I've lost count of how many Fixies i've worked on and how many guys I ride with a QR and forward facing drop outs. I've yet to see a hub slip out. Most these guys arent little wirey guys either. All of us are sprinters of some sort. My last years training bike had a 48/15 gear. I sprinted and muscled up hills. Not once did my wheel slip. As for the comment about back pressure being stronger, You could'nt be more wrong. Any coach/trainer will back me up there. The required force to shift your axle would spin the cog off first or lock your wheel. Espessialy if your smart enough to run propper tention in the QR lever. 

Reasons why wheels shift:
-your girly arms didnt tighten the wheel down enough
-your chain line is off alot
-your dropouts are chewed up and or not square
-the axle locnuts have no bite left in them.

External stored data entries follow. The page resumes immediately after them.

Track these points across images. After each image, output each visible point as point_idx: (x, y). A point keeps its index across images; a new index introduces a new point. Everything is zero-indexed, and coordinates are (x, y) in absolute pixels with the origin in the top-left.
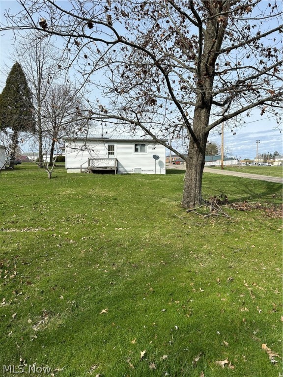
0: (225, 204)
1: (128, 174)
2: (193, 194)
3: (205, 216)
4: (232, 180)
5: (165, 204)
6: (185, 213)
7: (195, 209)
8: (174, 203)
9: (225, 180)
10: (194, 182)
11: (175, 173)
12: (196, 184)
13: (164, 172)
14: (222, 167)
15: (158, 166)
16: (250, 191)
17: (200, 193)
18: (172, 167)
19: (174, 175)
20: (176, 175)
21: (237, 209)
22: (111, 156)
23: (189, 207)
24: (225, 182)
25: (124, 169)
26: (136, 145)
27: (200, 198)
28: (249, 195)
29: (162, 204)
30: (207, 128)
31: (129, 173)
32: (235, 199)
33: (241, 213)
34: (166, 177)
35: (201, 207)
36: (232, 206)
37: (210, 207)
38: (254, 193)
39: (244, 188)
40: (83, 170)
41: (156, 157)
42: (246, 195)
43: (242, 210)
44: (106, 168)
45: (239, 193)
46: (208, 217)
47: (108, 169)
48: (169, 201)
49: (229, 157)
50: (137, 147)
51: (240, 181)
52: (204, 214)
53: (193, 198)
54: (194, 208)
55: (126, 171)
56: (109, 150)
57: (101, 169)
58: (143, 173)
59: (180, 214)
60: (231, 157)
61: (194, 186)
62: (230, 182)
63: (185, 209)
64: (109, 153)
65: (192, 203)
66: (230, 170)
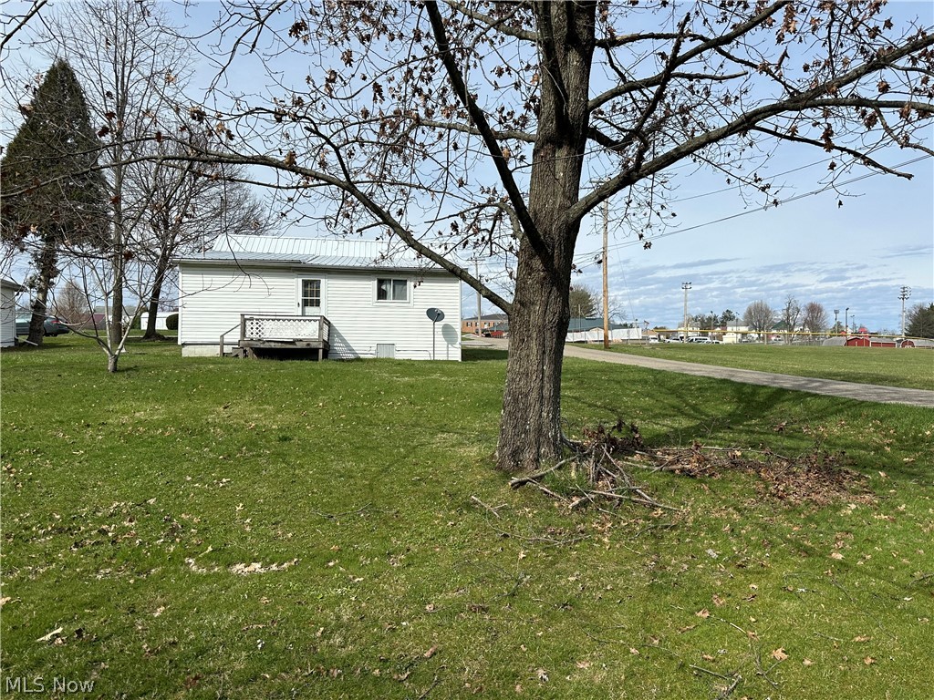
0: (633, 454)
1: (359, 359)
2: (531, 424)
3: (576, 501)
4: (637, 376)
5: (444, 456)
6: (505, 490)
7: (542, 477)
8: (473, 451)
9: (620, 377)
10: (535, 385)
11: (487, 359)
12: (542, 388)
13: (456, 355)
14: (606, 345)
15: (440, 337)
16: (694, 408)
17: (555, 419)
18: (479, 342)
19: (484, 362)
20: (490, 362)
21: (673, 471)
22: (310, 310)
23: (519, 468)
24: (618, 382)
25: (348, 346)
26: (381, 282)
27: (555, 437)
28: (694, 423)
29: (434, 455)
30: (575, 207)
31: (362, 356)
32: (658, 436)
33: (686, 484)
34: (463, 367)
35: (560, 468)
36: (655, 459)
37: (589, 465)
38: (707, 416)
39: (675, 401)
40: (227, 349)
41: (435, 315)
42: (685, 423)
43: (687, 474)
44: (293, 343)
45: (665, 416)
46: (585, 504)
47: (299, 345)
48: (461, 444)
49: (618, 322)
50: (384, 287)
51: (659, 378)
52: (569, 495)
53: (532, 436)
54: (538, 473)
55: (352, 350)
56: (305, 294)
57: (278, 346)
58: (399, 356)
59: (489, 495)
60: (624, 322)
61: (534, 395)
62: (633, 382)
63: (507, 476)
64: (306, 303)
65: (528, 455)
66: (625, 352)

I'm not trying to sound like a dick, just arguring against some misconceptions about fixgear stuff.

I say good day.


----------



## danl1 (Jul 23, 2005)

One unseen factor in the equation is that of gearing. The differential described exists on a fixie, though it's somewhat limited because once the wheel begins to skid, the force drops off dramatically. 

Also, the fixie has gearing of say, 70-75 gear inches. But as a geared bike, those same dropouts could have had gearing in the 28-34 inch range, and possibly against longer cranks as well. So for a fair comparison of the forces a horizontal drop is capable of handling, we should compare hammering and stalling out a granny gear against the force of resisting a fixie. There, the difference is slimmer, and I'd believe it if someone told me it went the other way. 

I believe that the forces are greater on a fixed drive train. I don't know how much greater, and don't have a way to quantify it. But I suspect that they are within reasonable tolerances. 

Here's another way of looking at it. The reasonable worst-case scenario is not the wheel coming free. Before that would happen, the wheel would twist sideways and lock up against the chainstays. Ground friction keeps the wheel rearward, and the chain torque translates into twisting the wheel in the dropouts. That same problem exists equally for horizontal (front entry) dropouts and horizontal (rear entry) track ends, unless your gearing just happens to bottom out the axles in the track ends, or you ride with chain tensioners. 

Except for one factor - the horizontal dropouts are more secure than the track ends. Why? Because the downward angle of a dropout provides some measure of resistance. Picture pulling the chain against nearly vertical dropouts vs. nearly horizontal ones, and you'll picture the force I'm discussing. If it's not a problem for track ends, it's less a problem for horizontal dropouts.

Still, give your nuts a good twist before you ride.


----------



## limzjun2002 (Oct 22, 2005)

Thanks to those who replied. Really appreciate your effort 

_____________________________________________________________________________

Thanks

Cheers


----------